Exercise description — State how many lines in the entries below contain the word "sloot". Reply with the number alone.

--- Start of Data records ---

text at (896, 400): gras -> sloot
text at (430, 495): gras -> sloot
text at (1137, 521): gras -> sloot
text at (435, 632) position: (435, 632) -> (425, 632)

--- End of Data records ---
--- Start of Data records ---

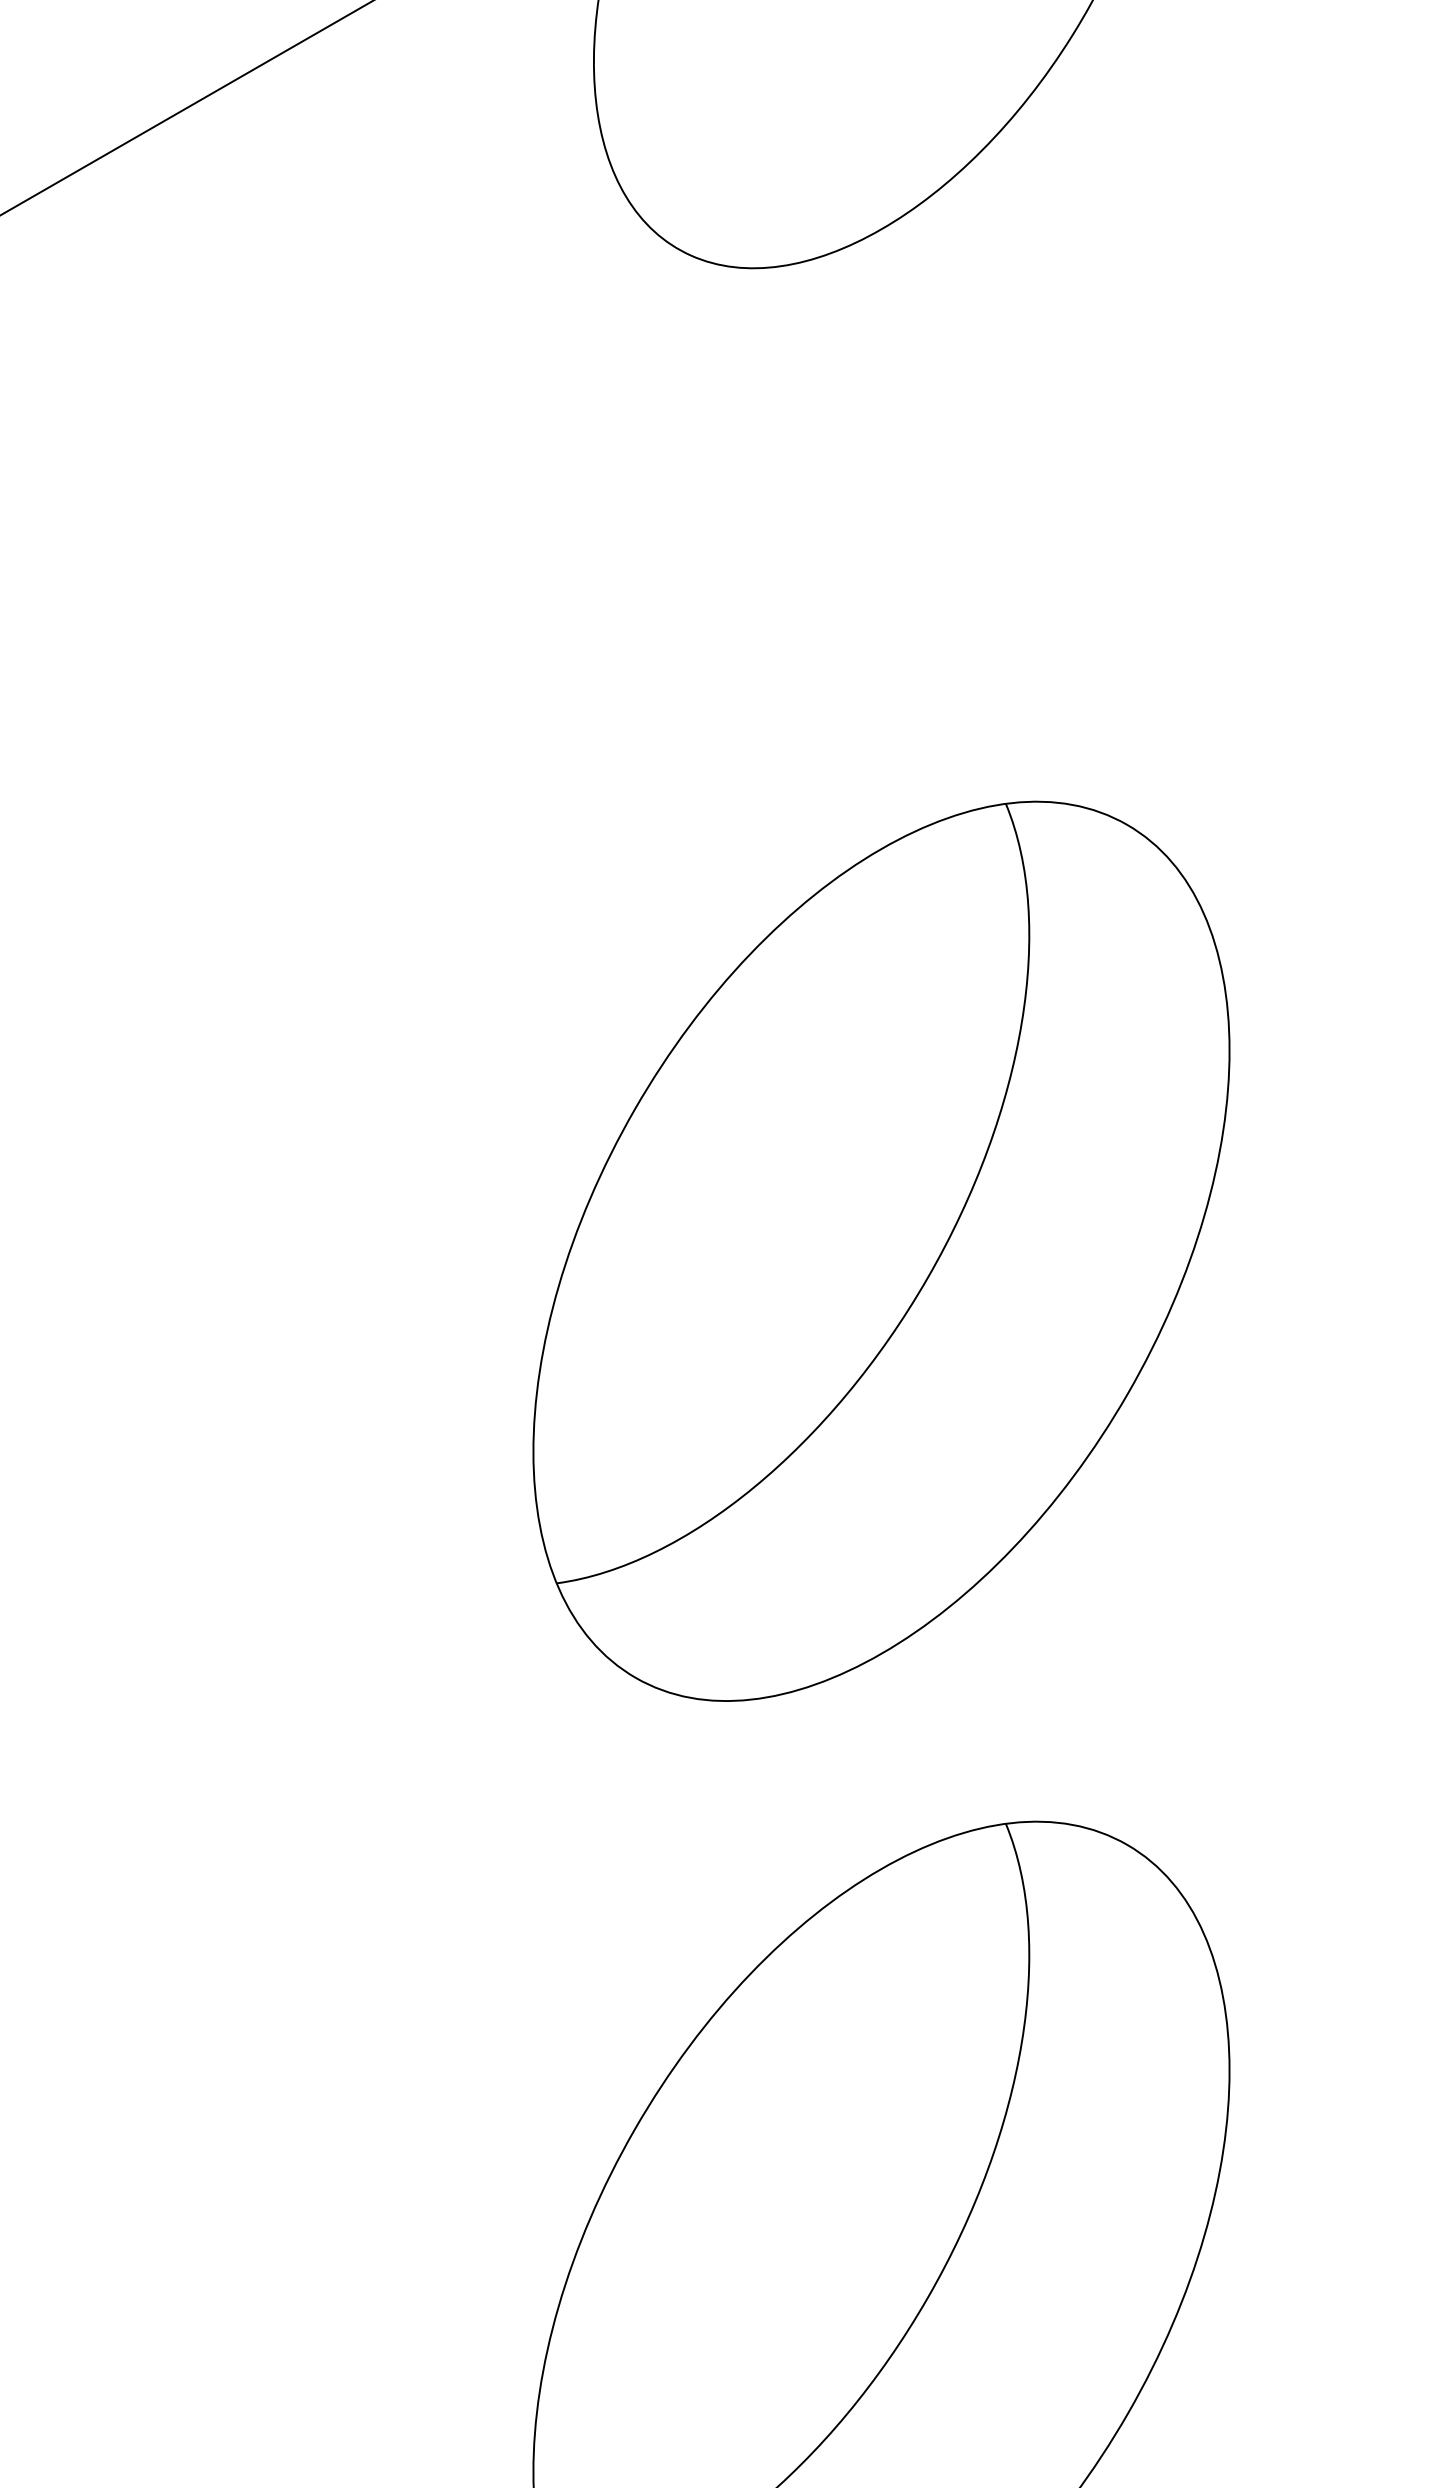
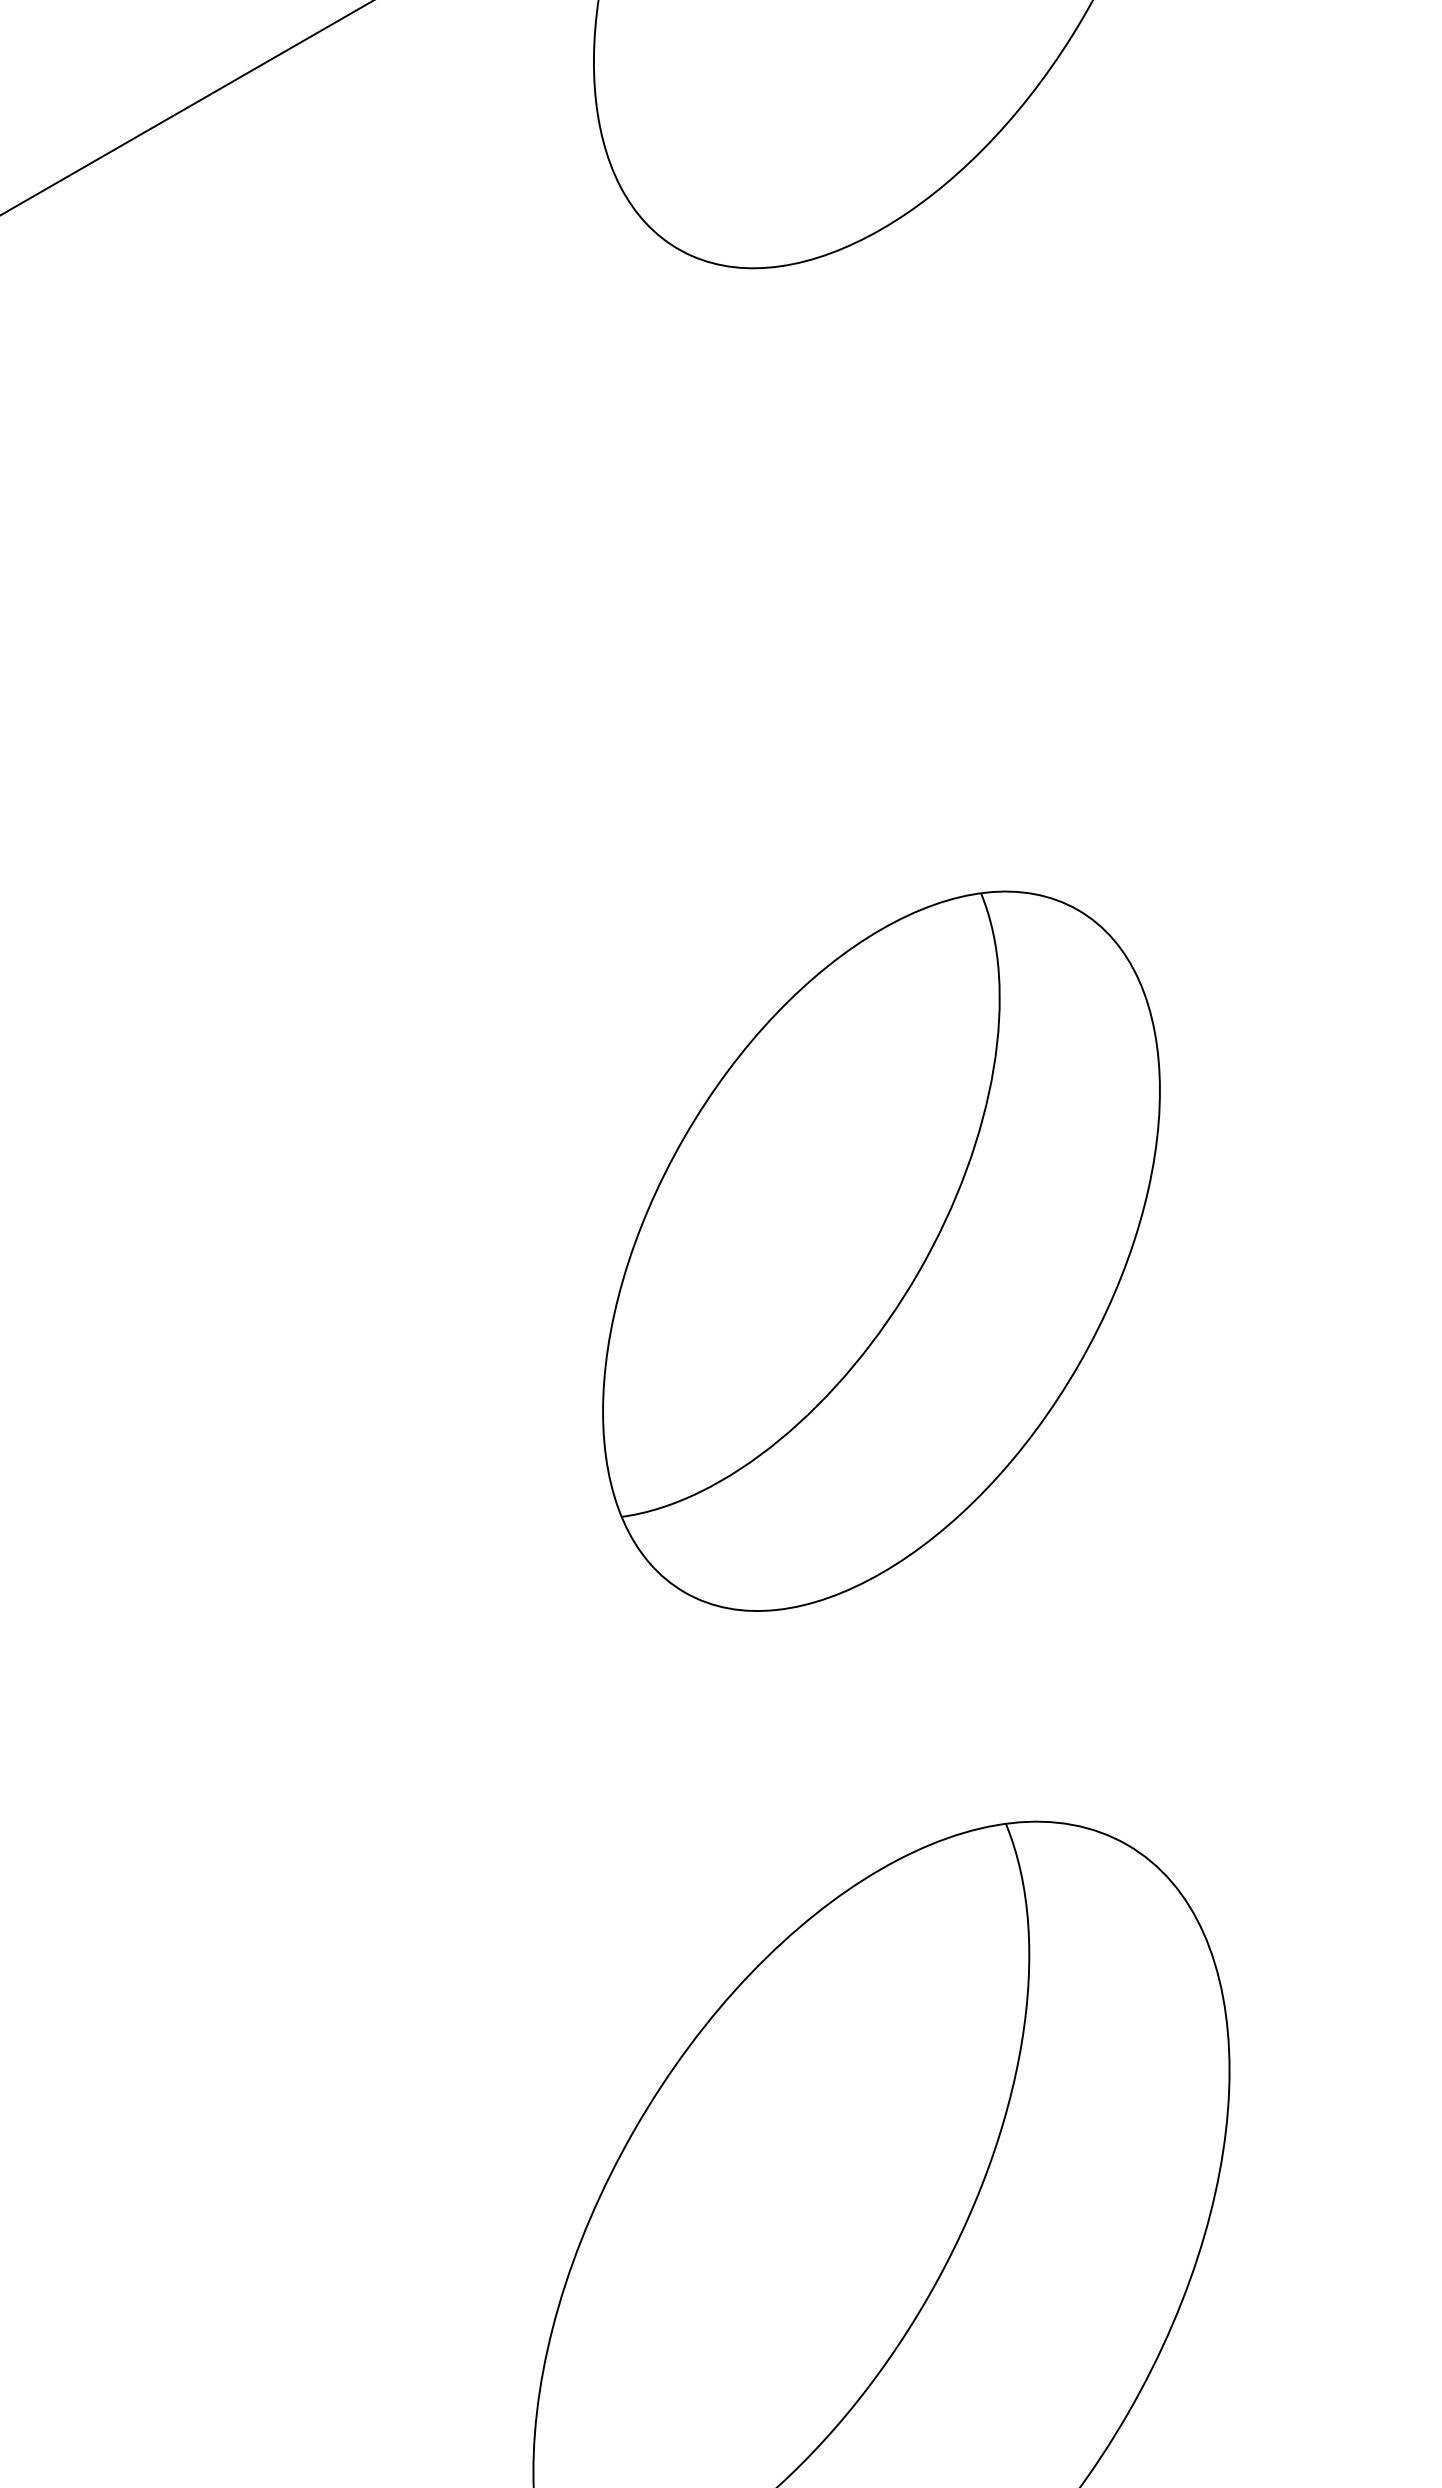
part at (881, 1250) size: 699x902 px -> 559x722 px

--- End of Data records ---

Correct output — 3